### The problem
Every line below is to be quoted exactly, with nothing added or dropped.

(Stored records)
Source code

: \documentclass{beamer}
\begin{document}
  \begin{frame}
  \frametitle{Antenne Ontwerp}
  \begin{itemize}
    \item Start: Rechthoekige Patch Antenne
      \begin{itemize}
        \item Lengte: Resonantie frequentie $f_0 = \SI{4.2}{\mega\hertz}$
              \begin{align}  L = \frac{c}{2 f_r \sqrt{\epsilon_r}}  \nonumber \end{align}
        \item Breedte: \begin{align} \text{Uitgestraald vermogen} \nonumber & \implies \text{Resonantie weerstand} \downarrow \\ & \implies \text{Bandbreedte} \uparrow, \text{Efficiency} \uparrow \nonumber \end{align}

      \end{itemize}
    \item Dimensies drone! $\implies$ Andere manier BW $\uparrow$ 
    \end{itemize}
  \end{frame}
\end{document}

### Answer section
Source code

: \documentclass{beamer}
\begin{document}
  \begin{frame}
  \frametitle{Antenne Ontwerp}
  \begin{itemize}
    \item Start: Rechthoekige Patch Antenne
      \begin{itemize}
        \item Lengte: Resonantie frequentie $f_0 = \SI{4.2}{\mega\hertz}$
              \begin{align}  L = \frac{c}{2 f_r \sqrt{\epsilon_r}}  \nonumber \end{align}
        \item Breedte: \begin{align} \text{Uitgestraald vermogen} \nonumber & \implies \text{Resonantie weerstand} \downarrow \\ & \implies \text{Bandbreedte} \uparrow, \text{Efficiency} \uparrow \nonumber \end{align}

      \end{itemize}
    \item Dimensies drone! $\implies$ Andere manier BW $\uparrow$ 
    \end{itemize}
  \end{frame}
\end{document}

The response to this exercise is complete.